After the Duchess of Sussex accepted an award at last night’s Women of Vision Awards in New York City, she, husband Prince Harry, and her mother, Doria Ragland, were involved in a “near catastrophic car chase” with paparazzi.
A spokesperson for the Duke and Duchess of Sussex released a statement regarding the incident, denouncing the paparazzi’s “relentless pursuit” of Meghan and Harry.
“Last night, The Duke and Duchess of Sussex and Ms. Ragland were involved in a near catastrophic car chase at the hands of a ring of highly aggressive paparazzi,” the statement reads. “This relentless pursuit, lasting over two hours, resulted in multiple near collisions involving other drivers on the road, pedestrians and two NYPD officers. While being a public figure comes with a level of interest from the public, it should never come at the cost of anyone’s safety. Dissemination of these images, given the ways in which they were obtained, encourages a highly intrusive practice that is dangerous to all in involved.”
A source tells Bazaar.com the chase allegedly included half a dozen blacked-out vehicles, with these drivers committing various traffic violations such as running red lights, reversing down a one-way street, driving on the sidewalk, blocking a moving vehicle, and driving while using the phone and photographing. The couple was staying at a friend’s private residence and did not want to compromise this friend’s home.
The source also tells Bazaar.com that the duke and duchess accept the level of attention they receive at highly publicized events. In the case of last night’s ceremony, they allowed paparazzi to capture photos of them entering and leaving the venue.
Harry and Meghan have long spoken out against the invasive breaches of privacy that paparazzi and tabloids commit to sell photos and stories about the couple’s personal lives. The duke and duchess have previously taken legal action, filing multiple lawsuits against the likes of Associated Newspapers.
In his memoir, Spare, Harry recalled the trauma of losing his mother, Princess Diana, in a fatal car crash in Paris after she was pursued by paparazzi in 1997.
Harry wrote that he later drove through the tunnel where the crash occurred, when he was 23.
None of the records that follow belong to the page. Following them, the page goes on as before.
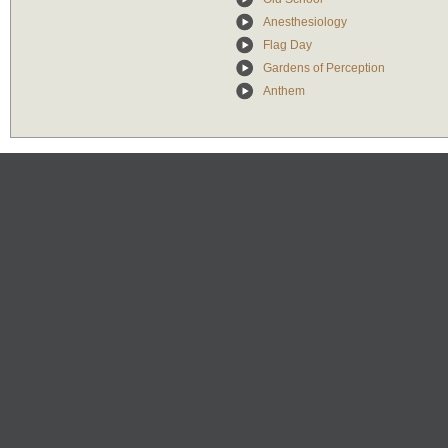
Anesthesiology
Flag Day
Gardens of Perception
Anthem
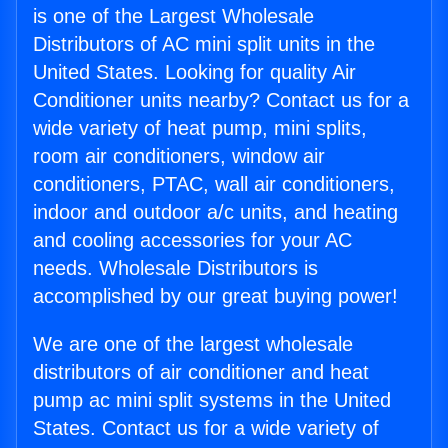
is one of the Largest Wholesale
Distributors of AC mini split units in the
United States. Looking for quality Air
Conditioner units nearby? Contact us for a
wide variety of heat pump, mini splits,
room air conditioners, window air
conditioners, PTAC, wall air conditioners,
indoor and outdoor a/c units, and heating
and cooling accessories for your AC
needs. Wholesale Distributors is
accomplished by our great buying power!
We are one of the largest wholesale
distributors of air conditioner and heat
pump ac mini split systems in the United
States. Contact us for a wide variety of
“We zipped ahead, went over the lip at the tunnel’s entrance, the bump that supposedly sent Mummy’s Mercedes veering off course. But the lip was nothing. We barely felt it,” he wrote. “As the car entered the tunnel I leaned forward, watched the light change to a kind of water orange, watched the concrete pillars flicker past. I counted them, counted my heartbeats, and in a few seconds we emerged from the other side. I sat back. Quietly I said: Is that all of it? It’s … nothing. Just a straight tunnel. I’d always imagined the tunnel as some treacherous passageway, inherently dangerous, but it was just a short, simple, no-frills tunnel. No reason anyone should ever die inside it.”